━━━━━ Text for analysis
From: Peter Marko <peter.marko@siemens.com>
Date: Mon, 27 Apr 2026 21:51:17 +0000 (+0200)
Subject: coreutils: set CVE_PRODUCT
X-Git-Url: http://git.ipfire.org/cgi-bin/gitweb.cgi?a=commitdiff_plain;h=5c39687f62e5864ea783cbed497c2eb5387dcf96;p=thirdparty%2Fopenembedded%2Fopenembedded-core.git

coreutils: set CVE_PRODUCT

This removes rust uutils coreutils CVEs from reports.
Comparing sbom-cve-check shows that only
CVE-2026-35338..CVE-2026-35381 are removed and all of them contained
reference to uutils.

Signed-off-by: Peter Marko <peter.marko@siemens.com>
Signed-off-by: Richard Purdie <richard.purdie@linuxfoundation.org>
---

diff --git a/meta/recipes-core/coreutils/coreutils_9.10.bb b/meta/recipes-core/coreutils/coreutils_9.10.bb
index 984c5b5292..8109244f44 100644
--- a/meta/recipes-core/coreutils/coreutils_9.10.bb
+++ b/meta/recipes-core/coreutils/coreutils_9.10.bb
@@ -19,6 +19,8 @@ SRC_URI = "${GNU_MIRROR}/coreutils/${BP}.tar.xz \
            "
 SRC_URI[sha256sum] = "16535a9adf0b10037364e2d612aad3d9f4eca3a344949ced74d12faf4bd51d25"
 
+CVE_PRODUCT = "gnu:coreutils"
+
 # http://git.savannah.gnu.org/cgit/coreutils.git/commit/?id=v8.27-101-gf5d7c0842
 #
 CVE_STATUS[CVE-2016-2781] = "disputed: runcon is not really a sandbox command, use `runcon ... setsid ...` to avoid this particular issue."
━━━━━━━━━━
#### Work task 1
Reproduce a passage from the coreutils commit, beginning at the words "From: Peter Marko" and stopping after the words "reference to uutils.".
#### Work task 2
In the coreutils commit, what value is CVE_PRODUCT set to?
━━━━━ Information provided
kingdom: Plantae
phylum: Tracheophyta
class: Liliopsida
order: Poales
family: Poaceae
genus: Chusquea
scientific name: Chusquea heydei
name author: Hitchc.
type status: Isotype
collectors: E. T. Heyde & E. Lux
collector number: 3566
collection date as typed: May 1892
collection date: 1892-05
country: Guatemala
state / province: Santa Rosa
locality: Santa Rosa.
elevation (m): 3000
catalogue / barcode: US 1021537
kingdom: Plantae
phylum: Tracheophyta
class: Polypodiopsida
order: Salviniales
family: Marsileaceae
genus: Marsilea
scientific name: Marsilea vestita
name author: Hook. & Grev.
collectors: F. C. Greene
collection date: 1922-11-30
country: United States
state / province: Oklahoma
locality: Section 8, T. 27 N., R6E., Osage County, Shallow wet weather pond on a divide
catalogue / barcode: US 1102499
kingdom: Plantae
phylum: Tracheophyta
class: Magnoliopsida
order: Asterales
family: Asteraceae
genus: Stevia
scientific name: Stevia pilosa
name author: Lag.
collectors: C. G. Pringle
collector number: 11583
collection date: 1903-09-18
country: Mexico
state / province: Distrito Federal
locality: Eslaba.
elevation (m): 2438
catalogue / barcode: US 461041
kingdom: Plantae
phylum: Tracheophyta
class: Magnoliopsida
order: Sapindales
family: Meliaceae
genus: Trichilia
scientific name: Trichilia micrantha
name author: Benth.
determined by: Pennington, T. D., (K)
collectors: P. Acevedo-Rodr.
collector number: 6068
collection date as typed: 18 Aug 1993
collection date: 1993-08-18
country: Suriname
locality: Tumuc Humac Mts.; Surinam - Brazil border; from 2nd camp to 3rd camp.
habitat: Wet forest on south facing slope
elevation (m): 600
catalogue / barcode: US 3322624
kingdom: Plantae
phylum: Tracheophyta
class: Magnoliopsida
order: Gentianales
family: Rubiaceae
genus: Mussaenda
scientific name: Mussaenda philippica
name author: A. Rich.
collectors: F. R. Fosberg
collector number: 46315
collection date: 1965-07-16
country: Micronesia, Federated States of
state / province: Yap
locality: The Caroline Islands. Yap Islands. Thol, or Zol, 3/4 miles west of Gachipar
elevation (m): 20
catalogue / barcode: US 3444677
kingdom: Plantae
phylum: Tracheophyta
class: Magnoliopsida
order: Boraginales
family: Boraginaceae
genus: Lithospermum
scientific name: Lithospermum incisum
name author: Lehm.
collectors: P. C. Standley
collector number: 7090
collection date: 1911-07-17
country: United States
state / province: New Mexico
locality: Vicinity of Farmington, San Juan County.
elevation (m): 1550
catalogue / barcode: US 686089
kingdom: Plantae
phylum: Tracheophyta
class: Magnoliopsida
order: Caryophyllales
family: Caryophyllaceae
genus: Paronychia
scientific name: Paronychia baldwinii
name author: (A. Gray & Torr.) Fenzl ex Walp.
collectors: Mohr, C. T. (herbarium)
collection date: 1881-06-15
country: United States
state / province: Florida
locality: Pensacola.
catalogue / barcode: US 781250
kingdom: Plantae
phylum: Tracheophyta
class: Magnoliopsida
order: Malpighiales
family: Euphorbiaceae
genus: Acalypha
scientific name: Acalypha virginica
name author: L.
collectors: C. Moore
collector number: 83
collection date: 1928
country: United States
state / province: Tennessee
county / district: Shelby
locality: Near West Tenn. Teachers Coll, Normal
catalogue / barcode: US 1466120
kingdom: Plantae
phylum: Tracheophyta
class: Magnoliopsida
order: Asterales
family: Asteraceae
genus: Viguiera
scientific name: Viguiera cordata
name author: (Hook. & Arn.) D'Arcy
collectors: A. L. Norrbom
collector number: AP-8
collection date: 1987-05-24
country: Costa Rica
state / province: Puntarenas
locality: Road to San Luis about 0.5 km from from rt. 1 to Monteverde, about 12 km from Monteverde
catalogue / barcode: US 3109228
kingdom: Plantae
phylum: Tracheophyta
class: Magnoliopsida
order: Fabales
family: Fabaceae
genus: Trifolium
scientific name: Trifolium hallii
━━━━━━━━━━
#### Answer area 1
From: Peter Marko <peter.marko@siemens.com>
Date: Mon, 27 Apr 2026 21:51:17 +0000 (+0200)
Subject: coreutils: set CVE_PRODUCT
X-Git-Url: http://git.ipfire.org/cgi-bin/gitweb.cgi?a=commitdiff_plain;h=5c39687f62e5864ea783cbed497c2eb5387dcf96;p=thirdparty%2Fopenembedded%2Fopenembedded-core.git

coreutils: set CVE_PRODUCT

This removes rust uutils coreutils CVEs from reports.
Comparing sbom-cve-check shows that only
CVE-2026-35338..CVE-2026-35381 are removed and all of them contained
reference to uutils.

#### Answer area 2
CVE_PRODUCT is set to "gnu:coreutils".